[Tutor] Building Starships -- object of type 'int' has no len()

Terry--gmail terry.kemmerer at gmail.com
Thu Aug 21 00:34:27 CEST 2014


Hi Marc Tompkins!

You are absolutely right that

lens = [0] * len(catalog2[0])

Just creates a list of integers!

Here is what happened, my original method of finding the maximum element 
sizes in the 9 x ? block of data held in catalog2, only needed a final 
list of integers to contain it. However, as everyone helped me make my 
routine more pythonic, things evolved, but we always used the same 
beginning formatting statement until Alan Gauld gave me, as a last 
example, a different way to do the same thing, but he left out, I think, 
a matching formatting statement, and I ASSUMED WE WERE STILL USING THE 
OLD ONE.

You drew my eyes to it. So, I replaced the above statement with this line:

lens = [[], [], [], [], [], [], [],[], []]

So, trying that:

lens = [[], [], [], [], [], [], [],[], []]
for row in catalog2:
     for col, item in enumerate(row):
         lens[col].append(len(item))
lens = [max(col) for col in lens]
print(lens)

My result is:

[6, 17, 5, 9, 12, 7, 0, 0, 0]          <<--------THAT IS CORRECT!  IT 
WORKS!!!

But, when I try to automate the formatting of lens so that my data block 
can easily be changed in the originating table:

lens = [[]] * len(catalog2[0])
for row in catalog2:
     for col, item in enumerate(row):
         lens[col].append(len(item))
lens = [max(col) for col in lens]
print(lens)

My result is:


[17, 17, 17, 17, 17, 17, 17, 17, 17]      <<--------THAT IS NOT CORRECT!
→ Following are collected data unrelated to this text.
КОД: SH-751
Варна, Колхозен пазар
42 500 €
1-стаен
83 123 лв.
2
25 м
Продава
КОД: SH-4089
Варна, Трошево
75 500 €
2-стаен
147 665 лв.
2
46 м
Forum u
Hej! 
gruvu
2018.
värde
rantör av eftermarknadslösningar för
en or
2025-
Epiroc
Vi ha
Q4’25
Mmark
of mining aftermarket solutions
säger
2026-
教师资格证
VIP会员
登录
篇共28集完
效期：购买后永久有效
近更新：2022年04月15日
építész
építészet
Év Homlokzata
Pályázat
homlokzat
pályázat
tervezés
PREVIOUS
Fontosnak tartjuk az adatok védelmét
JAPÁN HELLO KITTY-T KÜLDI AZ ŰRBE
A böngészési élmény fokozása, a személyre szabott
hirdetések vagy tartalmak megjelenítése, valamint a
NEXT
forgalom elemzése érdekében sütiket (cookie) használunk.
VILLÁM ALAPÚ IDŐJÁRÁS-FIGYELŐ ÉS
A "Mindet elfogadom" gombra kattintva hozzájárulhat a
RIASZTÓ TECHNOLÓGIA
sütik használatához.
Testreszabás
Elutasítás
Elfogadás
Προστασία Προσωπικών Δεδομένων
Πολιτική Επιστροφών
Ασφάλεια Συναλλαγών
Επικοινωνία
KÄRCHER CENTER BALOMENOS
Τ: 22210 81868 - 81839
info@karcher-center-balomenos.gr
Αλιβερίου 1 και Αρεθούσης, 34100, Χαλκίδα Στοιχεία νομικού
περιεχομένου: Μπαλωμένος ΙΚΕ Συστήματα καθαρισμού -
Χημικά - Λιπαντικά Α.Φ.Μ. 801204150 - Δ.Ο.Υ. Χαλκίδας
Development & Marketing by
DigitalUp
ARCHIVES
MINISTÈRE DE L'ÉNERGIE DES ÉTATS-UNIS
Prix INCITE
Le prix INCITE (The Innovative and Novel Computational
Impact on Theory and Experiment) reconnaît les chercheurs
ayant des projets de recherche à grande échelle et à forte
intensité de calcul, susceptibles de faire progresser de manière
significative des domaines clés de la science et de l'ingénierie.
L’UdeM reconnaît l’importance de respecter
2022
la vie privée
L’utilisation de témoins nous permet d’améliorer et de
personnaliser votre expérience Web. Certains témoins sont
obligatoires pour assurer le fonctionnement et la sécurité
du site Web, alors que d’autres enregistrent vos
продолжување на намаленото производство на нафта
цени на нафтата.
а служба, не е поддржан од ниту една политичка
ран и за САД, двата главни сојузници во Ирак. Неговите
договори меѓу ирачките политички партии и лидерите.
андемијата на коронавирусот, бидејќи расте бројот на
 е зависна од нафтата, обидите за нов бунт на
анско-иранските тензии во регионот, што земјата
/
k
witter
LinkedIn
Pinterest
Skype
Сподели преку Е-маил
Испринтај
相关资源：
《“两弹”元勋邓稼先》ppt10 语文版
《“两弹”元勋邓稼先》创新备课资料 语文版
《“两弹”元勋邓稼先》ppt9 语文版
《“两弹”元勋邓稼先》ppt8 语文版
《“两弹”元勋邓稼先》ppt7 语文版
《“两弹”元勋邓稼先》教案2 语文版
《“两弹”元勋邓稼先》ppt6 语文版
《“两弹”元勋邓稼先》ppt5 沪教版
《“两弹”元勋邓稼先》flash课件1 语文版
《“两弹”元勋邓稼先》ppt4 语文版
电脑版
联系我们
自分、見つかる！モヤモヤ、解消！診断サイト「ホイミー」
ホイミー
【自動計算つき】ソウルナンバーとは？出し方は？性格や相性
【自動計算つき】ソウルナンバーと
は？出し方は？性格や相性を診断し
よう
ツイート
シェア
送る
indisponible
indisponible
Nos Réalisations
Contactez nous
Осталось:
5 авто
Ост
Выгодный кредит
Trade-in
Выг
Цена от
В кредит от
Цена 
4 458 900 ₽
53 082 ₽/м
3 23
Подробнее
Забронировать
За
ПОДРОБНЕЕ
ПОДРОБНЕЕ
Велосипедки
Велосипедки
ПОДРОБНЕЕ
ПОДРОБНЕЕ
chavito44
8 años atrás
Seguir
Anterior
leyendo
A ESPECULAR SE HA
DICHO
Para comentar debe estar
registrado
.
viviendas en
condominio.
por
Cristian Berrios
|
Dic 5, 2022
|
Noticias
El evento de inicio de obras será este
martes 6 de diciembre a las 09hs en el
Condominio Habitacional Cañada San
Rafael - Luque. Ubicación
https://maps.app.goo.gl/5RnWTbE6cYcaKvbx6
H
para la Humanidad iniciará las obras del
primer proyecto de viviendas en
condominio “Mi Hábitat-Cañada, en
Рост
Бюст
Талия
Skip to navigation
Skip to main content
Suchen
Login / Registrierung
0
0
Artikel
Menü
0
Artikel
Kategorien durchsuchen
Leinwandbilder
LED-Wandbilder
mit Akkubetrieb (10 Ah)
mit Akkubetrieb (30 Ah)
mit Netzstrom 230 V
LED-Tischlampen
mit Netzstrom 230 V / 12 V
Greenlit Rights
I haven't figured out what the difference is between the two formatting 
statements....but it appears to be profound! Ha!

And the MAX statement that I was referring to that you couldn't see was 
the last line where the column lists were used to find the maximum size 
of each column of sizes and change lens to a single list of integers:

lens = [max(col) for col in lens]

--Terry














IT WORKS!

I just don't know how to automatically format lens with enough [] like I 
was able to tell







On 08/20/2014 02:56 PM, Marc Tompkins wrote:
> On Wed, Aug 20, 2014 at 1:38 PM, Terry--gmail <terry.kemmerer at gmail.com> wrote:
>> Marc, my understanding is, is that:
>>
>>      lens[col].append(len(item))
>>
>> -should be building a mirror image of my list of lists called catalog2,
>> which currently has 9 columns by x number of rows, and that we are plugging
>> into these positions, the sizes of all the elements in that block of data.
> What's important is how you defined lens:
>>   lens = [0] * len(catalog2[0])
> That's a list of integers, as far as I can tell without running it
> (I'm away from an interpreter at the moment.)  So no, you cannot do
> lens[col].append(whatever), because - as the error message said -
> 'int' object has no attribute 'append'.
>
> There might be some misunderstanding about what list.append(whatever)
> does - it adds "whatever" to the end of list.  It does NOT assign
> values to elements that already exist; to do that, you need to do
> assignment by index.  So maybe this is what you're looking for?:
>>      lens[col] = len(item)
>
>
>> So, I completely don't understand why we would eliminate the positioning of
>> which list we are referencing in lens by saying:
>>
>>      lens.append(len(item))
>>
>> It seems to me that, that statement would put the entire block of element
>> sizes into one list, and the next MAX statement would then yield only a
>> single number, which would be the largest size element it encounted in the
>> whole of catalog2!
>>
>> Or am I really missing the boat here? :)
>>      lens.append(len(item))
> will append a single integer to lens.  I'm afraid I don't quite follow
> the bit about "the next MAX statement", as I've lost the thread of
> what your larger project is trying to accomplish...  In any case,
> max() _should_ only return a single number, no?